§ Exercise prompt:
How many lines in the data hold the string "Party"? State the number alone.
----- Records -----
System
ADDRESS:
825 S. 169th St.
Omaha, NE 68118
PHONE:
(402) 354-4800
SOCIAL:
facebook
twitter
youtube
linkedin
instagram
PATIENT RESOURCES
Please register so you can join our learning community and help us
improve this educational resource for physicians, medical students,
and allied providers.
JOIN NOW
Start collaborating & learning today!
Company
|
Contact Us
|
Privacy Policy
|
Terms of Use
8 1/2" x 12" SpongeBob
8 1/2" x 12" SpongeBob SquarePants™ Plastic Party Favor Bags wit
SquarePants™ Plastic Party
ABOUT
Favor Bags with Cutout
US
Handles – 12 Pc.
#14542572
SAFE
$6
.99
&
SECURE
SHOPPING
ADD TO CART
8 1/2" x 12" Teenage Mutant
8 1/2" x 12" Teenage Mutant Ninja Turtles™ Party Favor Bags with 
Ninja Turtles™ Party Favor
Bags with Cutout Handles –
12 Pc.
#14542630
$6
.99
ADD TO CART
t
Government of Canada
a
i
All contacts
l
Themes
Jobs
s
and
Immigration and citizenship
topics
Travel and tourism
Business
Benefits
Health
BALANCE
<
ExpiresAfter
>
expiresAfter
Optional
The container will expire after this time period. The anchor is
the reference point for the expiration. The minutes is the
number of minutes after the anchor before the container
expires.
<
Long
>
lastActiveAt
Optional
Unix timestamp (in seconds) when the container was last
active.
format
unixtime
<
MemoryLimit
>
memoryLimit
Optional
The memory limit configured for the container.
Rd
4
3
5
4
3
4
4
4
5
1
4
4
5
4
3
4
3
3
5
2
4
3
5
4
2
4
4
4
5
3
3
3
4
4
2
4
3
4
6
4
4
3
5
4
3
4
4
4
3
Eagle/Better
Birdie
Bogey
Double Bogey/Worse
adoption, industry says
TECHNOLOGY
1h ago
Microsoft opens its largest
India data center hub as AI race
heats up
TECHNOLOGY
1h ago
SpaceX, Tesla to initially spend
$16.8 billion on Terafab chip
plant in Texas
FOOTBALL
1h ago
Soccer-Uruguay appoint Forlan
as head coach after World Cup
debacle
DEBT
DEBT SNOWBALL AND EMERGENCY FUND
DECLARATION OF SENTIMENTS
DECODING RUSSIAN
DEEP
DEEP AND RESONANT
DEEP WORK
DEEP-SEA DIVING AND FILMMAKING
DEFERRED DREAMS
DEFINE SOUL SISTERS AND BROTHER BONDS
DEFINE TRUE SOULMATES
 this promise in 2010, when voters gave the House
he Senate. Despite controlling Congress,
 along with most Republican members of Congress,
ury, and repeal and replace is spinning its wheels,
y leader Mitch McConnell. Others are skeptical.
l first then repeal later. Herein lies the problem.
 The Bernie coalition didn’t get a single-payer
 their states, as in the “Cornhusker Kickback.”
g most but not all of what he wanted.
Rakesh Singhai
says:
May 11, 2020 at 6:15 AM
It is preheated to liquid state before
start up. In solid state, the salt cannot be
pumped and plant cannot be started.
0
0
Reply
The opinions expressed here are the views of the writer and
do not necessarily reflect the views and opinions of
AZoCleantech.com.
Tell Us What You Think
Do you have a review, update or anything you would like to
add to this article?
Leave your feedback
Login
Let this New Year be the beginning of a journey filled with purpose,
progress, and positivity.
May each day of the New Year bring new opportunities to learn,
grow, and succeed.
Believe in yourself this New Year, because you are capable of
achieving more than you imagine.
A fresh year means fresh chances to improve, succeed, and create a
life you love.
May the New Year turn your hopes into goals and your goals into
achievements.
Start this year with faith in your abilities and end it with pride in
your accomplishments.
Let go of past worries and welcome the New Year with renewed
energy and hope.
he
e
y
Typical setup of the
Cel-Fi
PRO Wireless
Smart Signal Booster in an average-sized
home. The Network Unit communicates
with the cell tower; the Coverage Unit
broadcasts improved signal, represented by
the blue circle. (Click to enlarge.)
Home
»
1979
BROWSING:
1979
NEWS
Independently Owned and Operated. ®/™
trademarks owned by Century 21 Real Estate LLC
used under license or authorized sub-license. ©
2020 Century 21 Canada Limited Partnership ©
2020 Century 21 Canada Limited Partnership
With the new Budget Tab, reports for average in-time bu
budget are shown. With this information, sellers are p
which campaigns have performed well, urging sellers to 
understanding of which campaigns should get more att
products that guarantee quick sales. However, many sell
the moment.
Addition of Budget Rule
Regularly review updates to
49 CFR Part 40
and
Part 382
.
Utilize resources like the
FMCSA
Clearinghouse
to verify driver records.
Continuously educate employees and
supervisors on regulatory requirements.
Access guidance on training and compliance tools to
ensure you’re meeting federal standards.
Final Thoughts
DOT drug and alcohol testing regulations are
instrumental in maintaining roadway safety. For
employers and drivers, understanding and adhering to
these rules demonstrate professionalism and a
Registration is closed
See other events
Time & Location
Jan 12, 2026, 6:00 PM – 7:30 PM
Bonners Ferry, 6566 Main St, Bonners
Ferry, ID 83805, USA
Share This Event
-----
§ Output of the task:
4